━━━━━ THE RECORDS ━━━━━

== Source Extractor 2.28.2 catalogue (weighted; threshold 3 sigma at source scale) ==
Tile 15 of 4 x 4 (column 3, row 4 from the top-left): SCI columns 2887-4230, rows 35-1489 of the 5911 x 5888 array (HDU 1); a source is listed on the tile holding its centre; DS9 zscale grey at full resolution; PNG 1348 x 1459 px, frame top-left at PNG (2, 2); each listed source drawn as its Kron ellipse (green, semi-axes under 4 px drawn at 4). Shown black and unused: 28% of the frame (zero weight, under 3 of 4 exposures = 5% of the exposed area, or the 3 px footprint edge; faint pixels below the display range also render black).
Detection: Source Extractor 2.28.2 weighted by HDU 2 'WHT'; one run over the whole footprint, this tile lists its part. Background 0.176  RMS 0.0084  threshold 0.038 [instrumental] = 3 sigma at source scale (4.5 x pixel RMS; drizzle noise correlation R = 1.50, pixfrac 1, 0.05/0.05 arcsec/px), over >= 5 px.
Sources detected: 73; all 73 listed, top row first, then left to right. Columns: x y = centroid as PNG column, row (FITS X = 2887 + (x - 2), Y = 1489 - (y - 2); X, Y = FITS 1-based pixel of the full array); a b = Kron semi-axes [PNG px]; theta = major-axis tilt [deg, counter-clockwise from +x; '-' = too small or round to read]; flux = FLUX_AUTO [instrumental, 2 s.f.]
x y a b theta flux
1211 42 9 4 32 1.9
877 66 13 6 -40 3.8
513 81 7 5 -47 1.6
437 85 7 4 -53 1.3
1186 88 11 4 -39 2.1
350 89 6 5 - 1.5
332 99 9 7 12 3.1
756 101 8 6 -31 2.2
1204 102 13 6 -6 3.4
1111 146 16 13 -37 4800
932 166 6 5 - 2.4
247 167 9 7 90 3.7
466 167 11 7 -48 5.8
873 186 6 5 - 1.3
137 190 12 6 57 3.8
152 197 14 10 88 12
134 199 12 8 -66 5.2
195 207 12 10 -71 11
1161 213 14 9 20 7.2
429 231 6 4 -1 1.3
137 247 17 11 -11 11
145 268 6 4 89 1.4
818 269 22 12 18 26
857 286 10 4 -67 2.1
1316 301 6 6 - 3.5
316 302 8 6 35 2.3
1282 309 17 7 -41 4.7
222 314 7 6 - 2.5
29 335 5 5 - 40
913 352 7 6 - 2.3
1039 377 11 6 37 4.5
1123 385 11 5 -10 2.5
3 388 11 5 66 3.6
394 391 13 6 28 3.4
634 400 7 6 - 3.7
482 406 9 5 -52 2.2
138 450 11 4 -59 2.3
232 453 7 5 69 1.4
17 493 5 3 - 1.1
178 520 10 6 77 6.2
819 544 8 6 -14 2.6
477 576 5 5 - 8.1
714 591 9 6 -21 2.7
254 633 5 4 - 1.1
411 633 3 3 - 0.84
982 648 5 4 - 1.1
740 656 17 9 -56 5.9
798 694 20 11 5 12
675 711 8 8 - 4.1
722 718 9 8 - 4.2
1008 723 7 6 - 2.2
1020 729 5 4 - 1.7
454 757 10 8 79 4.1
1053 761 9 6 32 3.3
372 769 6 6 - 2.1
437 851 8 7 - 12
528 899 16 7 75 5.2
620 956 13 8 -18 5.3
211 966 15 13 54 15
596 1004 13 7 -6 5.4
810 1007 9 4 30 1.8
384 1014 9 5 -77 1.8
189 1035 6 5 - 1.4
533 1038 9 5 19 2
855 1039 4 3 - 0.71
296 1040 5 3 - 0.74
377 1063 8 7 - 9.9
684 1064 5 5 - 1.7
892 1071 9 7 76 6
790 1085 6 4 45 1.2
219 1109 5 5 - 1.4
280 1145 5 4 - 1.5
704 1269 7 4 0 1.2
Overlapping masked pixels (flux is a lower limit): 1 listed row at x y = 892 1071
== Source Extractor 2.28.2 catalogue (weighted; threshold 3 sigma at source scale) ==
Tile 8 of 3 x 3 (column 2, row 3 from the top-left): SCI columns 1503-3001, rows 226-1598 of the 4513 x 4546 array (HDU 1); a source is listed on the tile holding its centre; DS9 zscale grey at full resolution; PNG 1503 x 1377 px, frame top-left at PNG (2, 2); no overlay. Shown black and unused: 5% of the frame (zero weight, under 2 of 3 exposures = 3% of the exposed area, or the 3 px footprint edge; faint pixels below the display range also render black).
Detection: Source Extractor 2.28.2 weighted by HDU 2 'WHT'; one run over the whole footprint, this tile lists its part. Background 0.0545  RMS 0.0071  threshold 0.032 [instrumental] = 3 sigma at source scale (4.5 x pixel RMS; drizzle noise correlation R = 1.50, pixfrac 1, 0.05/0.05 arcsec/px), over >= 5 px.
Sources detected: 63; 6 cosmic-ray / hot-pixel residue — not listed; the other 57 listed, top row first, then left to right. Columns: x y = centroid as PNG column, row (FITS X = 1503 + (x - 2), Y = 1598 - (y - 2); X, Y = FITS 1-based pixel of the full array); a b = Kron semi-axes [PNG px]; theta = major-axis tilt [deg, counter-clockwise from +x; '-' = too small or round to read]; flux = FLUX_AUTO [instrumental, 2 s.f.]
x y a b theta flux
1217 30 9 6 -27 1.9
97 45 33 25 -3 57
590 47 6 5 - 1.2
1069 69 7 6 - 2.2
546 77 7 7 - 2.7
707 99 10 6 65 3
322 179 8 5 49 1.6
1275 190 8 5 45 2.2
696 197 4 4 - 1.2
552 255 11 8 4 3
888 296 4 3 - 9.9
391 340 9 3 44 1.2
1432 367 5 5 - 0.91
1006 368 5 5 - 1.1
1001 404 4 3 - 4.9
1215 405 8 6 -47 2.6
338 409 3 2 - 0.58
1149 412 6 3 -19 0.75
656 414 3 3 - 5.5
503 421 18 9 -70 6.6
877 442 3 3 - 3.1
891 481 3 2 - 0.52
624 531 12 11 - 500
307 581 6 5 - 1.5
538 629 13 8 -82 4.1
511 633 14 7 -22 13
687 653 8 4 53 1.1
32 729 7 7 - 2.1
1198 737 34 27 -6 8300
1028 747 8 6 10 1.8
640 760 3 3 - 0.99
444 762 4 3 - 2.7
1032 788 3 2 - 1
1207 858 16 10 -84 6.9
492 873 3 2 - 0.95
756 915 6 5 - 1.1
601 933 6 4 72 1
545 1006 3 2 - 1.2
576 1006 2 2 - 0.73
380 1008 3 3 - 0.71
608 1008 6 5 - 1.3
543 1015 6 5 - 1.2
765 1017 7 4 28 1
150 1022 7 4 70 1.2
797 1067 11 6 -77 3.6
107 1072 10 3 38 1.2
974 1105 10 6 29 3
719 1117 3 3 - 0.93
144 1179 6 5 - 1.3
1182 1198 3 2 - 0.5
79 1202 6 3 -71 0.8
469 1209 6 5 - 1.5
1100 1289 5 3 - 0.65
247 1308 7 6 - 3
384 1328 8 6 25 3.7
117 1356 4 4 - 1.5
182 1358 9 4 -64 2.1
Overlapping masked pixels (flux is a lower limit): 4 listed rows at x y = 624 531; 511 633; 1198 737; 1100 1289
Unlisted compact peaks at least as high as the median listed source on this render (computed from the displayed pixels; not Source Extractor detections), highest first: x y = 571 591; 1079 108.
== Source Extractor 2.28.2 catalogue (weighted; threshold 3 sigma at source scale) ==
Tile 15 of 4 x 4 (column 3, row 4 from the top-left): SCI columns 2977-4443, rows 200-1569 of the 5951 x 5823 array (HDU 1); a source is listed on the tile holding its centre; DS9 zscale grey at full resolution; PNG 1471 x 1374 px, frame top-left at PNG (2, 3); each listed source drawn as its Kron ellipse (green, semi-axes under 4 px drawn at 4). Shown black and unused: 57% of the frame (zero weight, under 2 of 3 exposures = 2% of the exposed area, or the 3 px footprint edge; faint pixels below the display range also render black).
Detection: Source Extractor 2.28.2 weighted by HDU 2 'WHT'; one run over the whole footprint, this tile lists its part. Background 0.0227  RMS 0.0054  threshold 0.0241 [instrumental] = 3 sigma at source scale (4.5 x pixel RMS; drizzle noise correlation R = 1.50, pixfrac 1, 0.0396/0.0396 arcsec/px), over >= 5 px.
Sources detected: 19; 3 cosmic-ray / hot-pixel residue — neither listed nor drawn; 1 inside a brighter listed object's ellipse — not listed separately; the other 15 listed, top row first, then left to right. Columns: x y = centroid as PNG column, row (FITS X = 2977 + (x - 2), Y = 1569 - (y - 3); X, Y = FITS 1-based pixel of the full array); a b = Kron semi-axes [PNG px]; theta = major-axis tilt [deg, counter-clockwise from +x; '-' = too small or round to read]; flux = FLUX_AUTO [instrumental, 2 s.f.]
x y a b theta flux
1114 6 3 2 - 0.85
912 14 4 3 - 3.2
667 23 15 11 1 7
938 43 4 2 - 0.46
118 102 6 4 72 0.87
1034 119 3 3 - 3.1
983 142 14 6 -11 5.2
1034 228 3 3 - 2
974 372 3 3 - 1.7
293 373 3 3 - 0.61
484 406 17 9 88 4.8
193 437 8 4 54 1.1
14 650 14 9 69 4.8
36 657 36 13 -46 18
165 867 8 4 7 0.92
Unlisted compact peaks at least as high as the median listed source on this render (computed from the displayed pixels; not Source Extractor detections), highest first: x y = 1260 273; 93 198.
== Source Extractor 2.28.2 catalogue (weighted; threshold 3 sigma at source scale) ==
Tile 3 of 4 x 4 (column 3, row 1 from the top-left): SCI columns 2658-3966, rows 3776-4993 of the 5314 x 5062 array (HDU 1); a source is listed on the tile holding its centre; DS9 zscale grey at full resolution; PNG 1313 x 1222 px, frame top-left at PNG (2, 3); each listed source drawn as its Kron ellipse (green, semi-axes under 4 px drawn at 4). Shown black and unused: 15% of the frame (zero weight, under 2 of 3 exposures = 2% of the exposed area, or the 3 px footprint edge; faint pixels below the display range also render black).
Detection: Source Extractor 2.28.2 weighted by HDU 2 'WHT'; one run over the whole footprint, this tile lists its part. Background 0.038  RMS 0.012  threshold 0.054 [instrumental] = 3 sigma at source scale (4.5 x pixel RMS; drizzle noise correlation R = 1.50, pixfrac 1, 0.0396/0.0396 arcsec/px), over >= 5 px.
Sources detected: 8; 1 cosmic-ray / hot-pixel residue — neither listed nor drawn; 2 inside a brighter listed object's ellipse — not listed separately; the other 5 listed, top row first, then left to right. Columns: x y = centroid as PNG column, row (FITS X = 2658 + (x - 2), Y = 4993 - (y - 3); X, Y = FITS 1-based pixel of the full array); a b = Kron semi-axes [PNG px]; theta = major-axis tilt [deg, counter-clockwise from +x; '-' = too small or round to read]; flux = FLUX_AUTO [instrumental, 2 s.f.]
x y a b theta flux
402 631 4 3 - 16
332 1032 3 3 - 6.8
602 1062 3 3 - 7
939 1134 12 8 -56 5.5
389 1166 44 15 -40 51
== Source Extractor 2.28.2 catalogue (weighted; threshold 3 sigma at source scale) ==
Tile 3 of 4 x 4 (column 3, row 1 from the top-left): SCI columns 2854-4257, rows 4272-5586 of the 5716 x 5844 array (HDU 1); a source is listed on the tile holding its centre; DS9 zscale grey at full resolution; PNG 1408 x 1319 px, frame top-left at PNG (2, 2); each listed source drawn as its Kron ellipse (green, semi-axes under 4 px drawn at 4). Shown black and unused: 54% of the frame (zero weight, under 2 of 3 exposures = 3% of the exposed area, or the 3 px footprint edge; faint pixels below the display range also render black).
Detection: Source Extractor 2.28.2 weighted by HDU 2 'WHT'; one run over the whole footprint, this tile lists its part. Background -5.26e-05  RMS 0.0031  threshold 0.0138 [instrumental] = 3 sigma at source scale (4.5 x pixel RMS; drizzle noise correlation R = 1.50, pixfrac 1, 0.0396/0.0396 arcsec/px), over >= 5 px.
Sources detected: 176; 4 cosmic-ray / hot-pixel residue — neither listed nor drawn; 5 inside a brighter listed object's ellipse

━━━━━

TASK STATEMENT: Please reproduce the material word for word, from its first line up to and including the line that contains "part. Background 0.176".

ANSWER TO THIS PROBLEM:
== Source Extractor 2.28.2 catalogue (weighted; threshold 3 sigma at source scale) ==
Tile 15 of 4 x 4 (column 3, row 4 from the top-left): SCI columns 2887-4230, rows 35-1489 of the 5911 x 5888 array (HDU 1); a source is listed on the tile holding its centre; DS9 zscale grey at full resolution; PNG 1348 x 1459 px, frame top-left at PNG (2, 2); each listed source drawn as its Kron ellipse (green, semi-axes under 4 px drawn at 4). Shown black and unused: 28% of the frame (zero weight, under 3 of 4 exposures = 5% of the exposed area, or the 3 px footprint edge; faint pixels below the display range also render black).
Detection: Source Extractor 2.28.2 weighted by HDU 2 'WHT'; one run over the whole footprint, this tile lists its part. Background 0.176  RMS 0.0084  threshold 0.038 [instrumental] = 3 sigma at source scale (4.5 x pixel RMS; drizzle noise correlation R = 1.50, pixfrac 1, 0.05/0.05 arcsec/px), over >= 5 px.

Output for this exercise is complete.